If any phase fails, eventd MUST NOT signal readiness to peinit. eventd SHOULD log the failure and exit with a nonzero status. peinit's restart policy determines whether eventd is retried.

Partial startup is not permitted. eventd either completes the full bootstrap sequence and signals readiness, or it fails entirely. There is no degraded mode where eventd operates without one of its stores or without KMES attachment.

ⓘ Informative
The "no degraded mode" rule is a v0.23 simplification. Future versions may allow eventd to operate with partial functionality (e.g., log and metric ingestion without event ingestion if KMES is unavailable). For v0.23, the all-or-nothing model is simpler and avoids complex partial-failure state management.

§10.1.4 Configuration changes at runtime

eventd watches the configuration registry subtree for changes.
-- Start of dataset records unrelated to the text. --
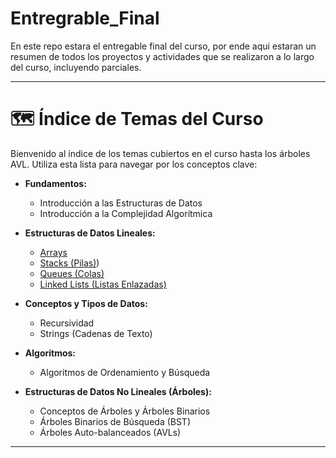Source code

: # Entregrable_Final
En este repo estara el entregable final del curso, por ende aqui estaran un resumen de todos los proyectos y actividades que se realizaron a lo largo del curso, incluyendo parciales.

---
# 🗺️ Índice de Temas del Curso

Bienvenido al índice de los temas cubiertos en el curso hasta los árboles AVL. Utiliza esta lista para navegar por los conceptos clave:

*   **Fundamentos:**
    *   Introducción a las Estructuras de Datos
    *   Introducción a la Complejidad Algorítmica

*   **Estructuras de Datos Lineales:**
    *   [Arrays](Arrays)
    *   [Stacks (Pilas)](Stacks\(Pilas))
    *   [Queues (Colas)](Queues)
    *   [Linked Lists (Listas Enlazadas)](Linkedlist)

*   **Conceptos y Tipos de Datos:**
    *   Recursividad
    *   Strings (Cadenas de Texto)

*   **Algoritmos:**
    *   Algoritmos de Ordenamiento y Búsqueda

*   **Estructuras de Datos No Lineales (Árboles):**
    *   Conceptos de Árboles y Árboles Binarios
    *   Árboles Binarios de Búsqueda (BST)
    *   Árboles Auto-balanceados (AVLs)

---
When a change is detected:

  • Tuning parameters (batch sizes, latencies, retention periods, adaptive thresholds, query timeout): applied immediately to the running instance.
  • Socket paths: ignored until restart. Changing a socket path requires an eventd restart.
  • Store paths: ignored until restart. Changing a store path requires an eventd restart.
  • StorageShards: ignored until restart.

eventd MUST emit a synthetic eventd.config_change event for each configuration change applied at runtime.